If data is not normally distributed it could impact any machine learning models that we use for predictive analytics. We would need to remove any outliers, but this could reduce the data sample and so it would be best to get a larger data set so that we can get a more distribution.
To confirm if there are any relationships between North American, European, and Global sales, we are able to create a linear regression model

Fig17
Figure 17: Using cor() function to create correlations between the variable, North American, European, and global sales

The cor() values show us that there is a positive relationship between all 3 regions but the strongest correlation (91.6%) is between North American Sales and Global Sales. By plotting the relationships, we are able to visualise this relationship (Figure 18).

Fig18
Figure 18: Scatter plot for the correlation between North American Sales and Global sales (£millions)

As there are multiple variables, a multiple linear regression model is more appropriate to assess the effect of the variables on the dependent variable.

Fig19
Figure 19: Using cor() function to show the correlations between the North American, European, and global sales in a multiple linear regression model.

Fig20
Figure 20: Summary of the multiple linear regression model.

The summary statistics for the multiple linear regression show us that we can be very confident with our model; the p-values are less than 0.05, and the adjusted R-squared value is very high (96.6%). This tells us that EU_Sales and NA_Sales are highly significant variables in relationship to Global sales. We can use this model to test its ability to predict the global sales and compare with what was actually observed.

Fig21
Figure 21: Using our multiple linear regression to compare predicted global sales values to what was actually observed.

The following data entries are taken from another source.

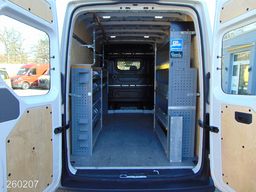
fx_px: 185
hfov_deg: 69.4
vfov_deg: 54.9
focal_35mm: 25
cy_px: 96
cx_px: 128
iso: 80
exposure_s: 1/250
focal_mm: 4.5
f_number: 3
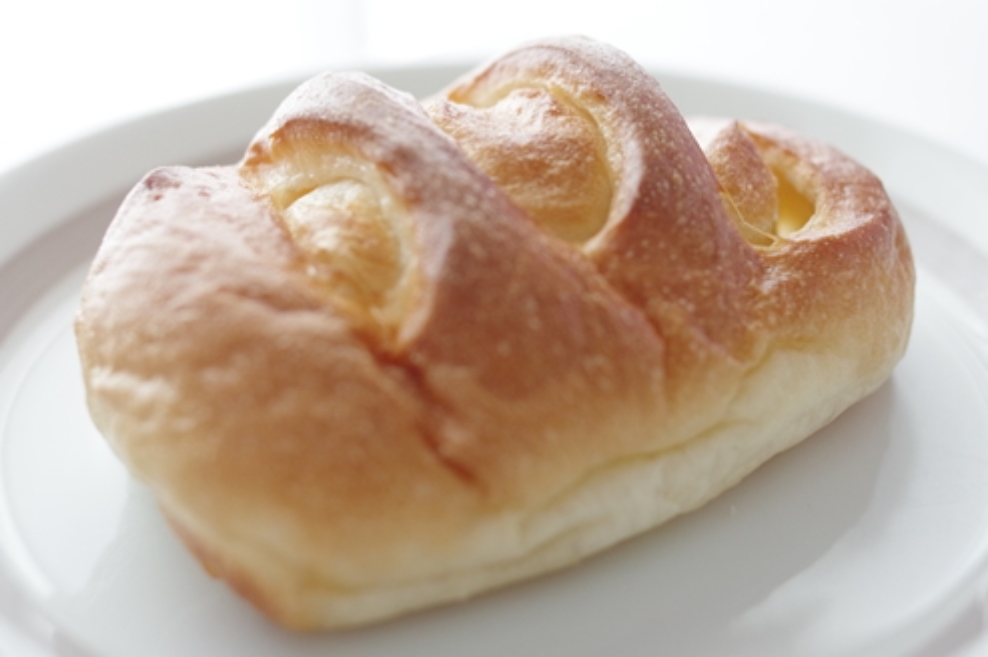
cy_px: 328
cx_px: 494
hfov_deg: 38.2
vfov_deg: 26.0
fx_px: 1426
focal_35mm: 52
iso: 1600
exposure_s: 1/60
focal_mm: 35
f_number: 3.5
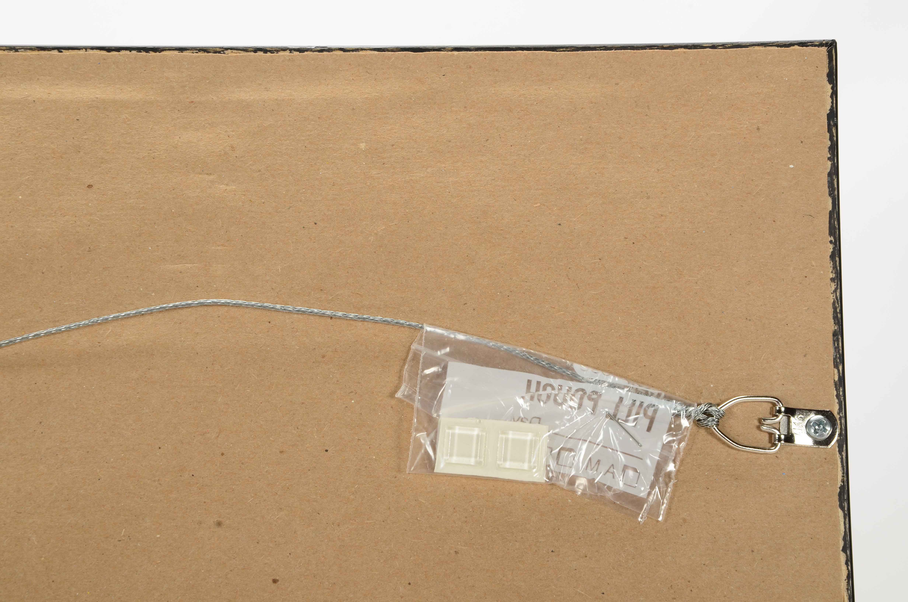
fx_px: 2832
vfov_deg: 12.1
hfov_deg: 18.2
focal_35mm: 112
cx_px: 454
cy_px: 301
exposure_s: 1/160
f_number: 16
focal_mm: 75
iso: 200
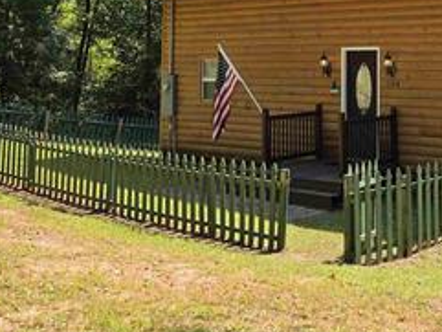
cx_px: 359
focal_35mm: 61
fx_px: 779
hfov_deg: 30.8
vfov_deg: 22.8
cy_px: -26
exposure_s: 1/3211
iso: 80
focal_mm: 6.3
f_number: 1.7
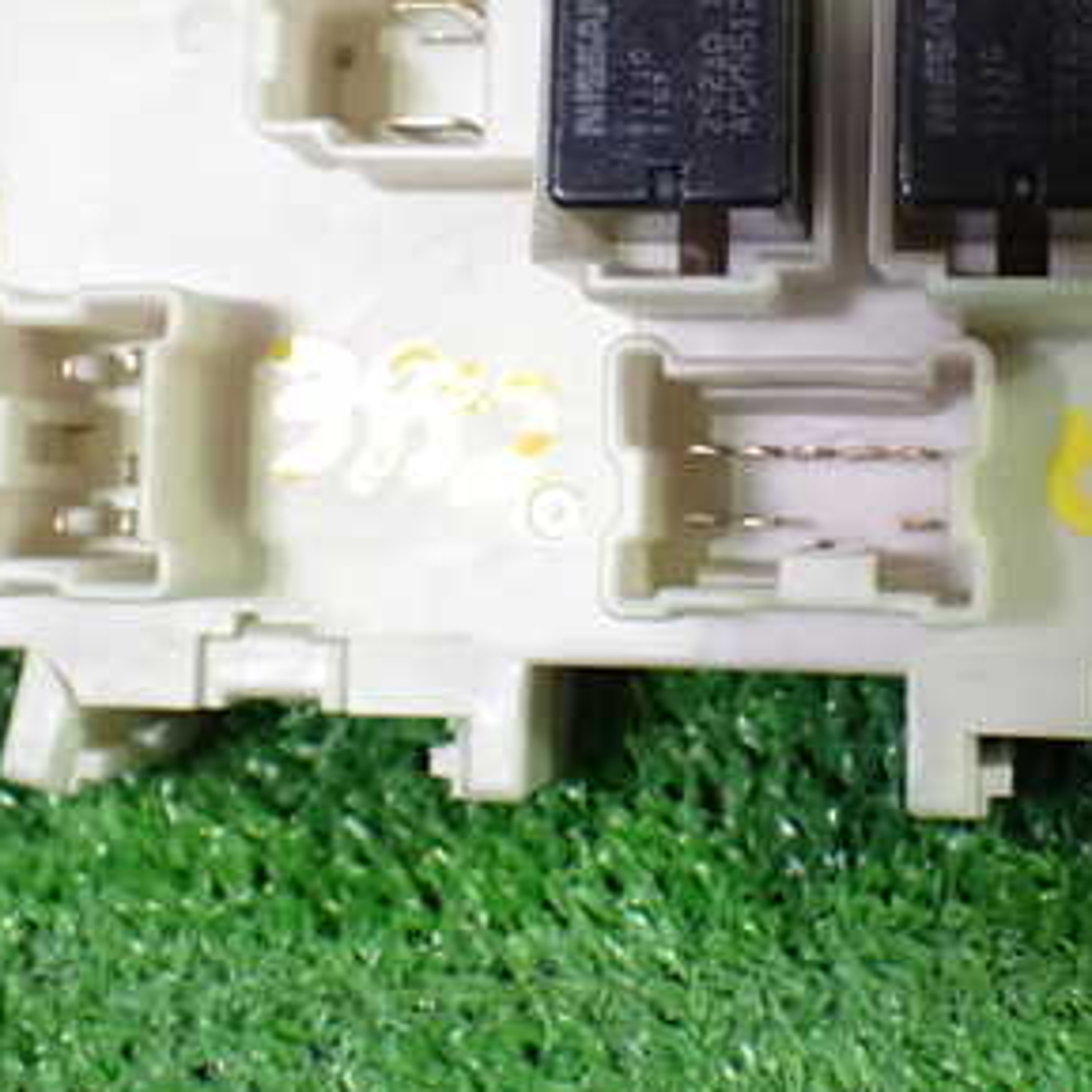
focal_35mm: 55
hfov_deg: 30.9
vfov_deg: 30.8
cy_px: 329
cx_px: 729
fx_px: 1963
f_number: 2.3
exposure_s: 1/80
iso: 800
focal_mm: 5.4
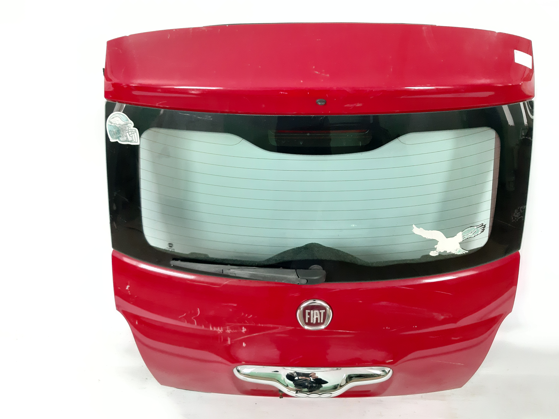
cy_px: 210
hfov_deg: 65.3
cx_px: 280
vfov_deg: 51.4
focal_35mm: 27
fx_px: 436
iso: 400
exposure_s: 1/50
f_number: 1.7
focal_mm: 3.93
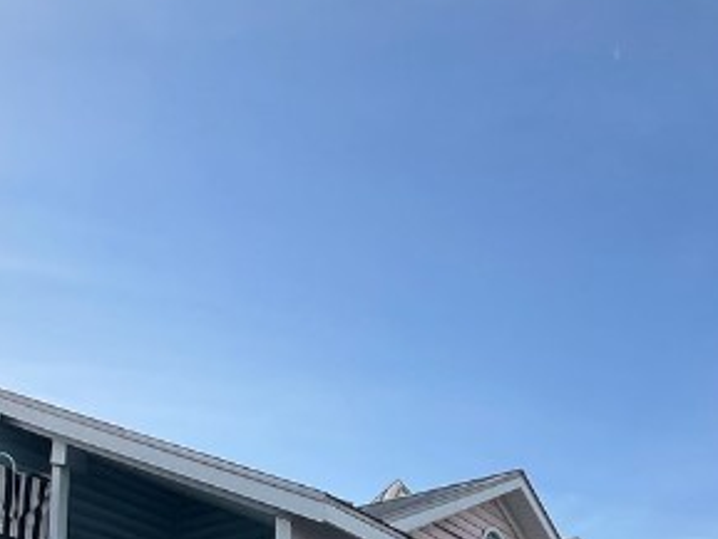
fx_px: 955
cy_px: 676
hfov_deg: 41.0
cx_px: 435
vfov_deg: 27.2
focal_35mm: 46
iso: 32
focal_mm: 1.57
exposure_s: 1/978
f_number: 1.8
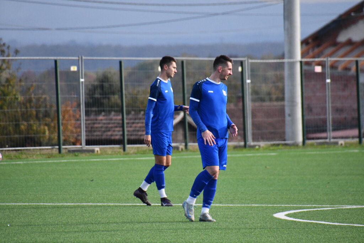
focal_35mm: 600
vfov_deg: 2.3
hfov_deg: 3.4
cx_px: 182
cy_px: 122
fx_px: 6067
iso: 3200
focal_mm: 400
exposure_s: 1/3200
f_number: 7.1
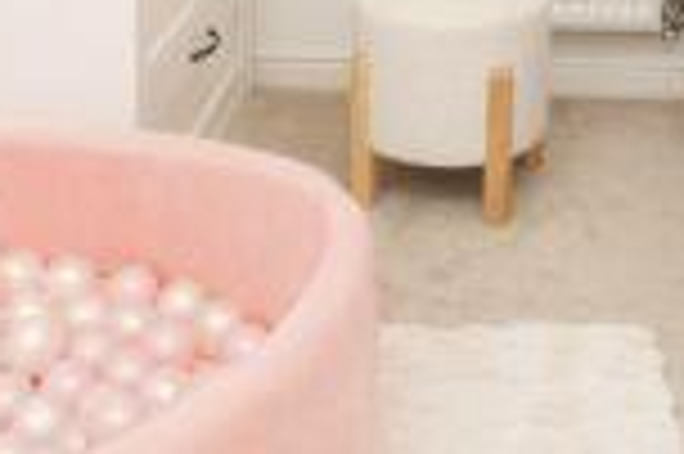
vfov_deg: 16.6
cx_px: 515
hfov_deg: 28.8
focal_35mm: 69
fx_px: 1310
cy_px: -353
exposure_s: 1/80
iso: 400
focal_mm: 16
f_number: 8
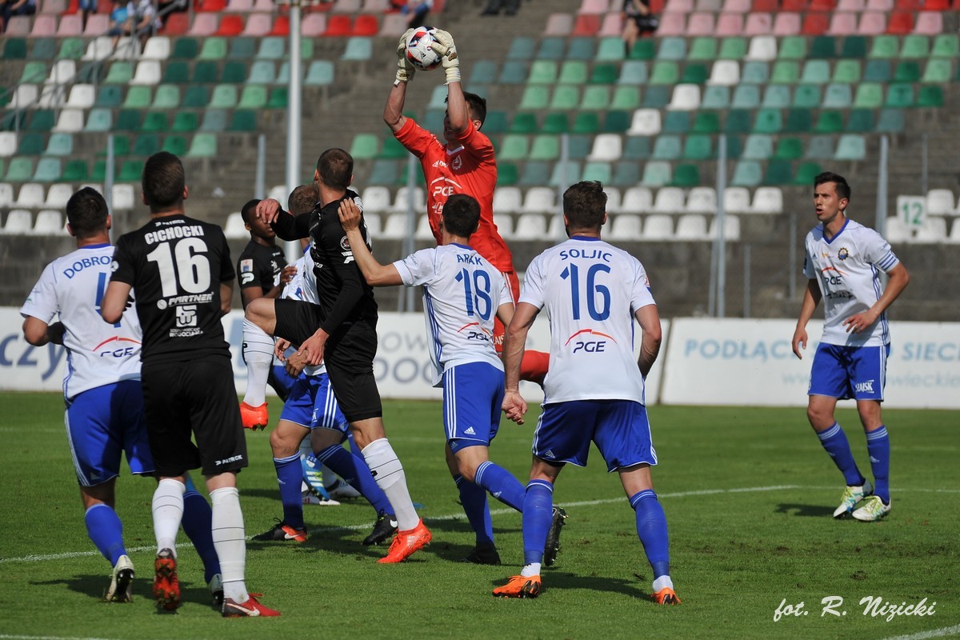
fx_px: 5333
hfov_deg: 10.3
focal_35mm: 200
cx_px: 480
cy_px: 320
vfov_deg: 6.9
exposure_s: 1/8000
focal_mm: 200
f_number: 4
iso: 400
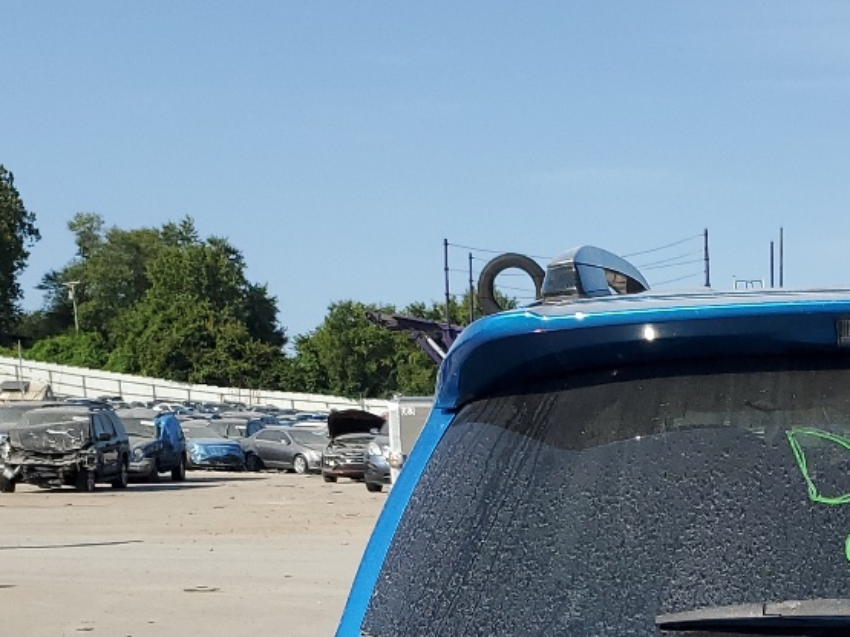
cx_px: 879
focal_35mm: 75
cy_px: 897
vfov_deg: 17.9
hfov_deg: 24.6
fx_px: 1841
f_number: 1.5
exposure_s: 1/3333
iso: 50
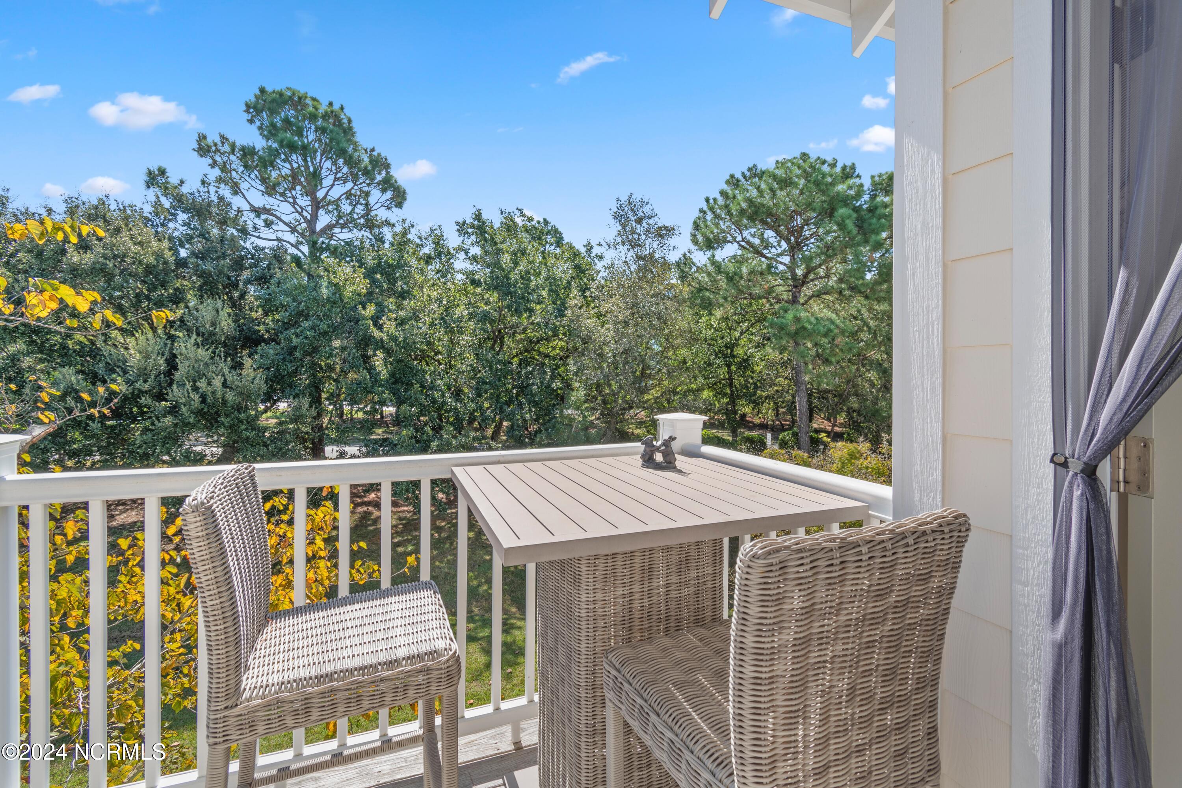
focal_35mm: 15
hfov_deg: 100.4
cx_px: 591
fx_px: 492
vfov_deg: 77.3
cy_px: 394
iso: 100
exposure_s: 1/125
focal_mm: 10
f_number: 5.6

From our analysis, we have been able to identify the key groups of customers shopping at Turtles Games, based on renumeration and spending scores and the best groups to target to boost sales (Groups 1 and 0 from Figure 6).
Our sentiment analysis demonstrated that customers had predominantly positive sentiments towards the company and the sentiment polarity distribution was more neutral to positive. We were able to identify the highest and lowest selling products for all regions and so Turtles Games will be better informed when it comes to marketing so that they promote the most popular products.
In terms of relationships relating to sales data, our analysis showed that there was a positive relationship with North American, Europeans sales and Global Sales; although, North American Sales had the strongest relationship with Global sales and so this would be a key market to focus on also. We were able to predict the Global sales with very strong accuracy using a multiple linear regression model. Questions were raised regarding the distribution of the data and so to further our analysis, we would suggest getting data from a bigger sample that is more representative of the normal distribution or data for a longer time frame.